More Recommended If You Like

Very few creative endeavors “make it”; far more toil in relative obscurity, only sometimes earning a fan base and a living wage for their art. Many of these little- or under-known acts, though, are the inspiration for or the compatriots of those bigger acts that make it. And so, The A.V. Club’s Recommended If You Like, where we start with a popular group —Mumford And Sons, for example—and run down a few acts that the bigger group's fans might be into.

For this edition, we’re taking a slightly different approach. IFC's Portlandia is written by and stars two musicians-cum-humorists—Carrie Brownstein of Wild Flag and Sleater-Kinney, and Fred Armisen, best known for his work on Saturday Night Live, but no stranger to band life, having gotten his start in the Chicago-based post-hardcore group Trenchmouth—so The A.V. Club found it suitable to give the show the RIYL treatment. The cast of Portlandia recently embarked on a national tour in celebration of the première of the show's second season, and will be stopping by the The Hideout tonight, Jan. 18.

Crisis of Conformity/Jens Hannemann: Complicated Drumming Technique
Fred Armisen’s musical background has influenced his comedic career. Some of his most enduring SNL characters have some sort of musical twist (be it the tom tom-wielding Venezuelan nightclub comic Fericito or Garth, of Garth & Kat, the unprepared, bullshit-artist musical duo). Local indie label Drag City has released two of Armisen’s high-concept musical projects over the last handful of years:  Crisis of Conformity’s Fist Fight, a 7-inch single parody of/love letter to ’80s hardcore, and DVD send-up of instructional music videos, Jens Hannemann: Complicated Drumming Technique.
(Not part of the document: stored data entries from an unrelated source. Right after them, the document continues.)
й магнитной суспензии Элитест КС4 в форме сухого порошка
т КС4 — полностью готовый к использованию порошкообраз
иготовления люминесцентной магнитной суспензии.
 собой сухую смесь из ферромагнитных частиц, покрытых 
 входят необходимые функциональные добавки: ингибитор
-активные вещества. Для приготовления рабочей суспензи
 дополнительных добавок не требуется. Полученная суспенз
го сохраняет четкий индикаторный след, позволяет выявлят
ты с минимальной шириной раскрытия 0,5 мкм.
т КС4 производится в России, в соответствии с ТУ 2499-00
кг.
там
Both the 7-inch and the DVD make more sense with some familiarity of these worlds; the dated political references on Fist Fight and low production values and bizarre jargon of Complicated Drumming Techniques will hit punk rock nerds and drummers the hardest. Much like the hyper-specific sketches on Portlandia, the beauty and hilarity of these two projects are in the details.

Think Tank
Think Tank and its monthly sketch show Pistol Party stand out in the overcrowded scene of local sketch comedy groups in the equally important fields of writing and production quality. Their ever-growing collection of online sketches featuring the four core members of the group, as well as some of Chicago’s finest stand-ups, explore the universe crafted by alt comedy godheads Mr. Show and Tim And Eric Awesome Show, Great Job! with sketches like “Local Campaign Spots,” but find equal joy in exploring the Raymond Carver-esque banalities of life in Lombard, Illinois in the recurring series “Pretty Good Weekend.” Portlandia fans in search of some Chicago-based absurdity would do well to start here.

Exquisite Corpse
Billed as a “monthly sketch comedy party,” Exquisite Corpse is a showcase of sketch comedy and other material curated by Claymore Productions, a group of writers and performers based in Chicago. The conceit of the show is that all the material featured is to be performed for one night only, live at Stage 773, with an edited version available for streaming on Claymore’s website. Each episode of the live Internet sketch comedy show is curated by a different writer and director, giving every individual event its own unique feel. Many of Exquisite Corpse’s sketches journey into much darker territory than the normally lighthearted Portlandia, but operate within the same heightened reality, where all it takes is a new T-shirt to change a young man’s life.

Exquisite Corpse Short Video: The Tool T-Shirt from Claymore Productions on Vimeo.

The Puterbaugh Sisters
The Puterbaugh Sisters’ stage show is something of a pastiche of the last 100 years of popular culture, crafting characters out of the lingering impressions left by old-timey vaudeville tropes, breathy 1940s noir femme fatales, washed up lounge acts, and cocaine-fueled, disco-loving Boystown clubbers. Almost always performing as a duo, usually on straightforward stand-up showcases, their live performance is built to stand out. A love of costumes, wigs, and silly accents permeates all things Puterbaugh; these ladies are the perfect entry into the local stand-up scene for Portlandia fans looking for a little something extra with their comedy.